You really do have to stick it through the first four episodes, as it’s the end of episode 4 where you get the plot twist that makes it all make sense. It’s just one moment that makes the story come into focus, and if you make it that far, the chances are that you will then be motivated to see the story through to the end. That it’s the coolest moment in the show, and a major plot twist makes it a downright spoiler, which means I’m not going to tell you what it is, and that is the toughest obstacle I face in reviewing this show.
It is a cool twist though, and offers something that I don’t recall seeing in an anime before. That almost automatically makes me give this show a pass. If there is one thing that I want from my anime series, it’s something new, and the story in We Without Wings isn’t done too often in my experience. That makes me weather the incessant fan service through to the end, which for me was satisfying and engaging. We Without Wings does have its faults of course, again mostly the aforementioned fan service. The show will take time out to focus on this aspect, not an opportunity is missed for a panty shot, innuendo is the lingua franca here, and the primary characteristic of nearly everyone in this show is some degree of harmless lechery. That means the actual story will always be held back by the fan service, and not every plot thread is developed to a satisfying conclusion, only the main storyline. We Without Wings also has quite a random storytelling style, which makes sense given its main plot, with a constant theme of a television set flipping channels, and a DJ on a radio narrating the action. It ought to be stylish and unique, but it quickly gets tiresome enough that I wound up tuning it out. That doesn’t stop the show from coming, eventually and despite its fan service impediments, to a satisfying conclusion.

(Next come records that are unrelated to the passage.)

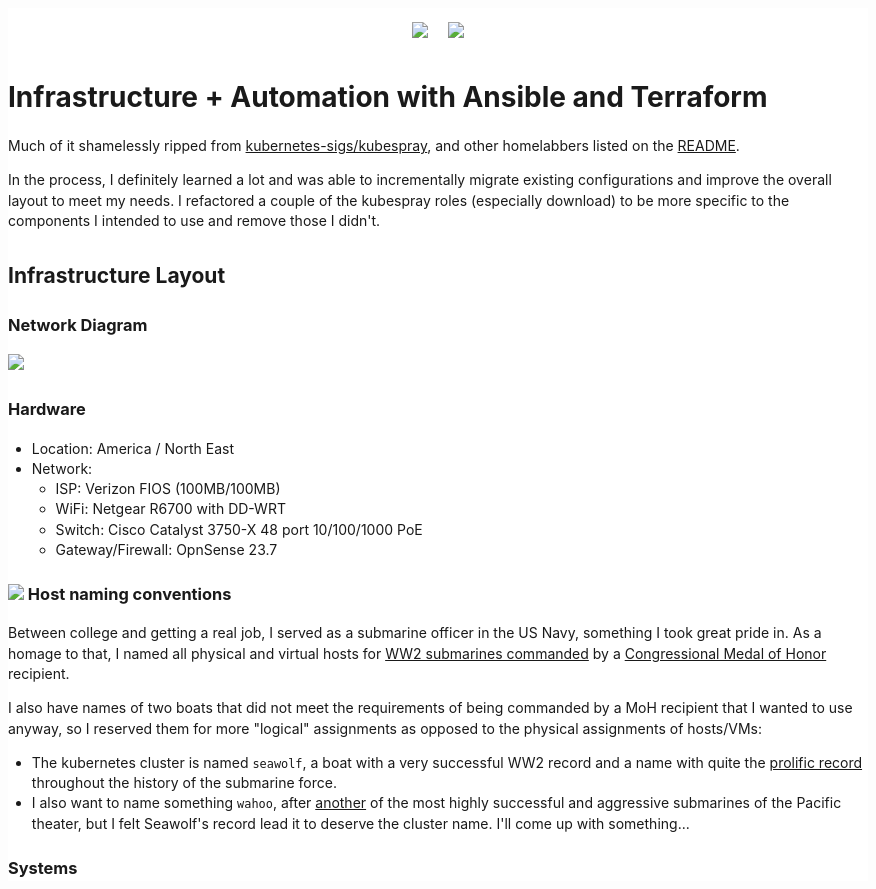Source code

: <h1><p align="center">
<a href="https://wwww.ansible.com"><img height="200" src="https://simpleicons.org/icons/ansible.svg" ></a>
&nbsp;
<a href="https://www.terraform.io"><img height="200" src="https://api.iconify.design/logos/terraform-icon.svg"></a>
</p>
Infrastructure + Automation with Ansible and Terraform
</h1>

Much of it shamelessly ripped from [kubernetes-sigs/kubespray](https://github.com/kubernetes-sigs/kubespray/), and other homelabbers listed on the [README](../README.md#-thank-you).

In the process, I definitely learned a lot and was able to incrementally migrate existing configurations and improve the overall layout to meet my needs.
I refactored a couple of the kubespray roles (especially download) to be more specific to the components I intended to use and remove those I didn't.

## Infrastructure Layout

### Network Diagram

![](/docs/Homelab.png)

### Hardware

- Location: America / North East
- Network:
  - ISP: Verizon FIOS (100MB/100MB)
  - WiFi: Netgear R6700 with DD-WRT
  - Switch: Cisco Catalyst 3750-X 48 port 10/100/1000 PoE
  - Gateway/Firewall: OpnSense 23.7


### <img src="https://www.sublant.usff.navy.mil/Portals/47/Images/Gold%20Dolphins.gif?ver=2020-09-11-162749-663" height=12> Host naming conventions

Between college and getting a real job, I served as a submarine officer in the US Navy, something I took great pride in.
As a homage to that, I named all physical and virtual hosts for [WW2 submarines commanded][ww2-sub-moh-uri] by a [Congressional Medal of Honor](https://mohmuseum.org/the-medal/) recipient.

I also have names of two boats that did not meet the requirements of being commanded by a MoH recipient that I wanted to use anyway, so I reserved them for more "logical" assignments as opposed to the physical assignments of hosts/VMs:

- The kubernetes cluster is named `seawolf`, a boat with a very successful WW2 record and a name with quite the [prolific record][seawolf-wiki] throughout the history of the submarine force.
- I also want to name something `wahoo`, after [another][wahoo-uri] of the most highly successful and aggressive submarines of the Pacific theater, but I felt Seawolf's record lead it to deserve the cluster name. I'll come up with something...

### Systems


[wahoo-uri]: https://en.wikipedia.org/wiki/USS_Wahoo_(SS-238)
[ww2-sub-moh-uri]: https://www.navalsubleague.org/links/historymuseums/submarine-force-medal-honor-recipients/
[sculpin-moh]: https://www.navalsubleague.org/links/historymuseums/submarine-force-medal-honor-recipients/capt-john-p-cromwell-1943/
[harder-moh]: https://www.navalsubleague.org/links/historymuseums/submarine-force-medal-honor-recipients/cdr-samuel-d-dealey-1944/
[barb-moh]: https://www.navalsubleague.org/links/historymuseums/submarine-force-medal-honor-recipients/3864-2/
[growler-moh]: https://www.navalsubleague.org/links/historymuseums/submarine-force-medal-honor-recipients/cdr-howard-w-gilmore-1943/
[tang-moh]: https://www.navalsubleague.org/links/historymuseums/submarine-force-medal-honor-recipients/cdr-howard-w-gilmore-1943/
[parche-moh]: https://www.navalsubleague.org/links/historymuseums/submarine-force-medal-honor-recipients/cdr-lawson-p-ramage-1944/
[tirante-moh]: https://www.navalsubleague.org/links/historymuseums/submarine-force-medal-honor-recipients/cdr-george-l-street-iii-1945/
[seawolf-wiki]: https://en.wikipedia.org/wiki/USS_Seawolf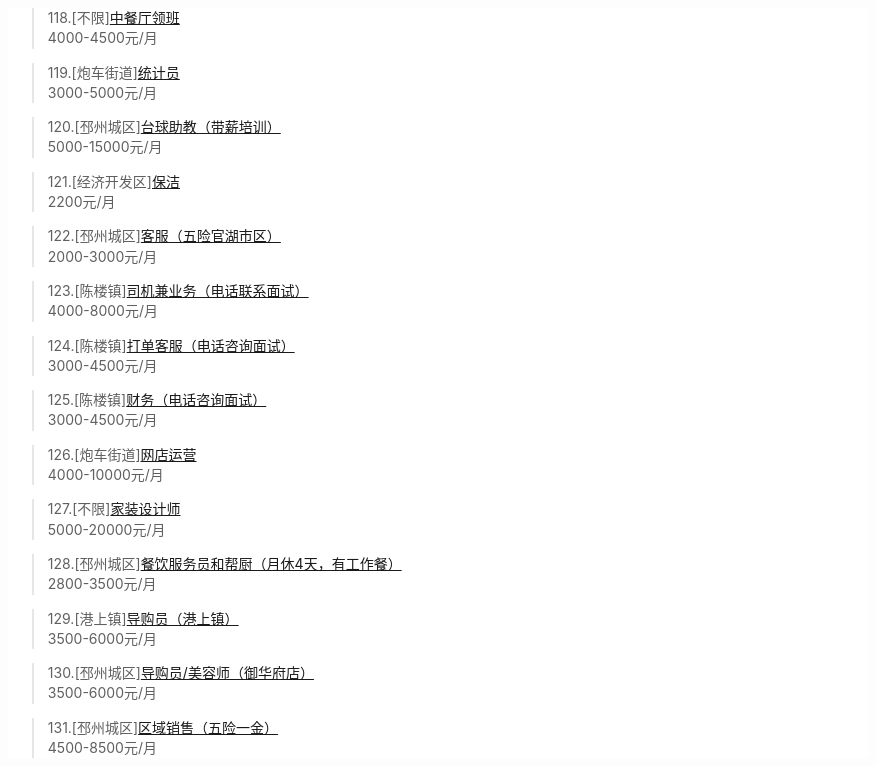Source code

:>118.[不限][中餐厅领班](https://www.pizhouzhipin.com/job/30181)<br>
>4000-4500元/月

>119.[炮车街道][统计员](https://www.pizhouzhipin.com/job/29192)<br>
>3000-5000元/月

>120.[邳州城区][台球助教（带薪培训）](https://www.pizhouzhipin.com/job/30414)<br>
>5000-15000元/月

>121.[经济开发区][保洁](https://www.pizhouzhipin.com/job/30379)<br>
>2200元/月

>122.[邳州城区][客服（五险官湖市区）](https://www.pizhouzhipin.com/job/20754)<br>
>2000-3000元/月

>123.[陈楼镇][司机兼业务（电话联系面试）](https://www.pizhouzhipin.com/job/21989)<br>
>4000-8000元/月

>124.[陈楼镇][打单客服（电话咨询面试）](https://www.pizhouzhipin.com/job/21988)<br>
>3000-4500元/月

>125.[陈楼镇][财务（电话咨询面试）](https://www.pizhouzhipin.com/job/28929)<br>
>3000-4500元/月

>126.[炮车街道][网店运营](https://www.pizhouzhipin.com/job/30146)<br>
>4000-10000元/月

>127.[不限][家装设计师](https://www.pizhouzhipin.com/job/27919)<br>
>5000-20000元/月

>128.[邳州城区][餐饮服务员和帮厨（月休4天，有工作餐）](https://www.pizhouzhipin.com/job/30445)<br>
>2800-3500元/月

>129.[港上镇][导购员（港上镇）](https://www.pizhouzhipin.com/job/30398)<br>
>3500-6000元/月

>130.[邳州城区][导购员/美容师（御华府店）](https://www.pizhouzhipin.com/job/26672)<br>
>3500-6000元/月

>131.[邳州城区][区域销售（五险一金）](https://www.pizhouzhipin.com/job/30423)<br>
>4500-8500元/月

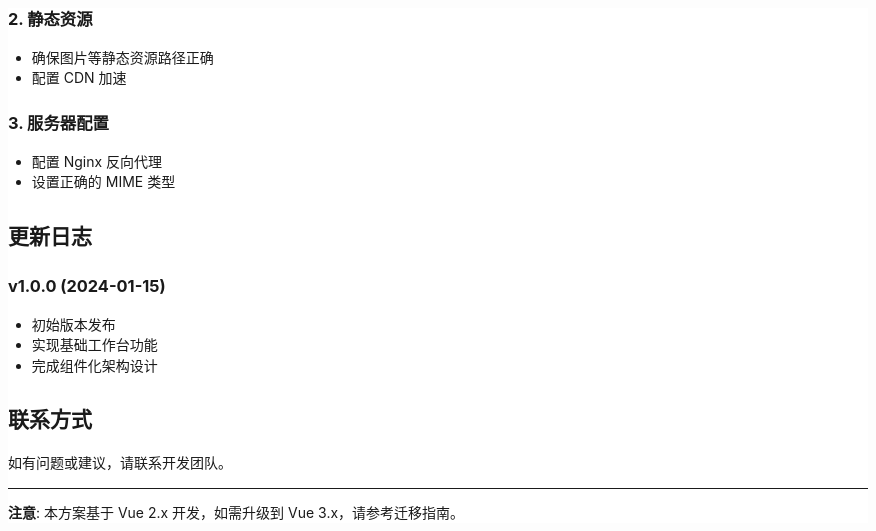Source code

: ### 2. 静态资源
- 确保图片等静态资源路径正确
- 配置 CDN 加速

### 3. 服务器配置
- 配置 Nginx 反向代理
- 设置正确的 MIME 类型

## 更新日志

### v1.0.0 (2024-01-15)
- 初始版本发布
- 实现基础工作台功能
- 完成组件化架构设计

## 联系方式

如有问题或建议，请联系开发团队。

---

**注意**: 本方案基于 Vue 2.x 开发，如需升级到 Vue 3.x，请参考迁移指南。 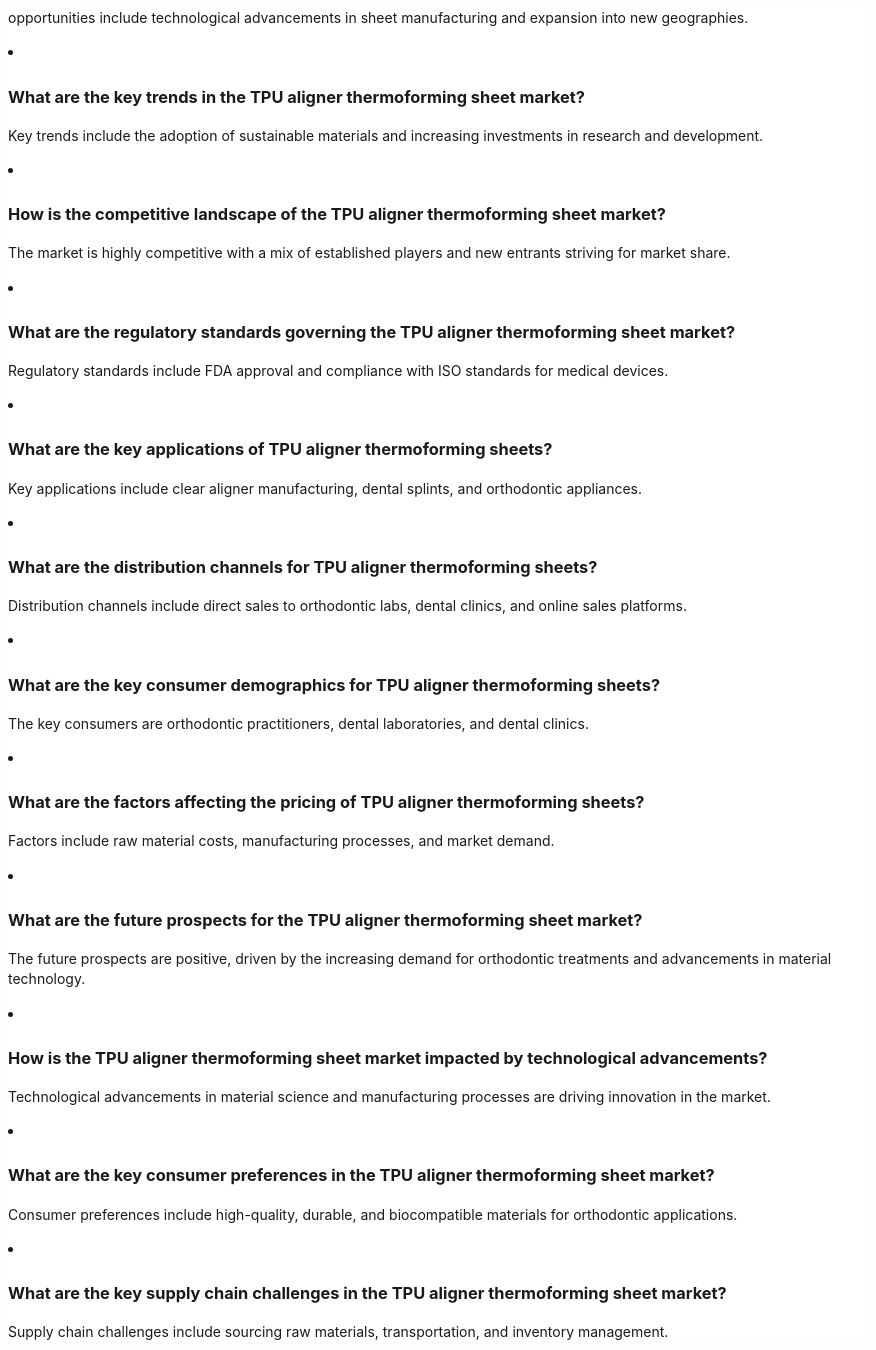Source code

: opportunities include technological advancements in sheet manufacturing and expansion into new geographies.</p> </li> <li> <h3>What are the key trends in the TPU aligner thermoforming sheet market?</h3> <p>Key trends include the adoption of sustainable materials and increasing investments in research and development.</p> </li> <li> <h3>How is the competitive landscape of the TPU aligner thermoforming sheet market?</h3> <p>The market is highly competitive with a mix of established players and new entrants striving for market share.</p> </li> <li> <h3>What are the regulatory standards governing the TPU aligner thermoforming sheet market?</h3> <p>Regulatory standards include FDA approval and compliance with ISO standards for medical devices.</p> </li> <li> <h3>What are the key applications of TPU aligner thermoforming sheets?</h3> <p>Key applications include clear aligner manufacturing, dental splints, and orthodontic appliances.</p> </li> <li> <h3>What are the distribution channels for TPU aligner thermoforming sheets?</h3> <p>Distribution channels include direct sales to orthodontic labs, dental clinics, and online sales platforms.</p> </li> <li> <h3>What are the key consumer demographics for TPU aligner thermoforming sheets?</h3> <p>The key consumers are orthodontic practitioners, dental laboratories, and dental clinics.</p> </li> <li> <h3>What are the factors affecting the pricing of TPU aligner thermoforming sheets?</h3> <p>Factors include raw material costs, manufacturing processes, and market demand.</p> </li> <li> <h3>What are the future prospects for the TPU aligner thermoforming sheet market?</h3> <p>The future prospects are positive, driven by the increasing demand for orthodontic treatments and advancements in material technology.</p> </li> <li> <h3>How is the TPU aligner thermoforming sheet market impacted by technological advancements?</h3> <p>Technological advancements in material science and manufacturing processes are driving innovation in the market.</p> </li> <li> <h3>What are the key consumer preferences in the TPU aligner thermoforming sheet market?</h3> <p>Consumer preferences include high-quality, durable, and biocompatible materials for orthodontic applications.</p> </li> <li> <h3>What are the key supply chain challenges in the TPU aligner thermoforming sheet market?</h3> <p>Supply chain challenges include sourcing raw materials, transportation, and inventory management.</p> </li></ol></body></html></strong></p>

And just when you think it’s all over, you get the OVA episode as well, episode 00, which as you would expect is pure fan service. It’s classic OVA material, after a deceptive female oriented mis-start, with all of the female characters in the show winding up at a hot springs resort, and naked. I can see We Without Wings losing its shine very quickly, and it probably won’t hold up to the scrutiny of a re-watch. But for a first time viewing it does enough to get into my good graces, simply by presenting a story that I haven’t seen before in anime.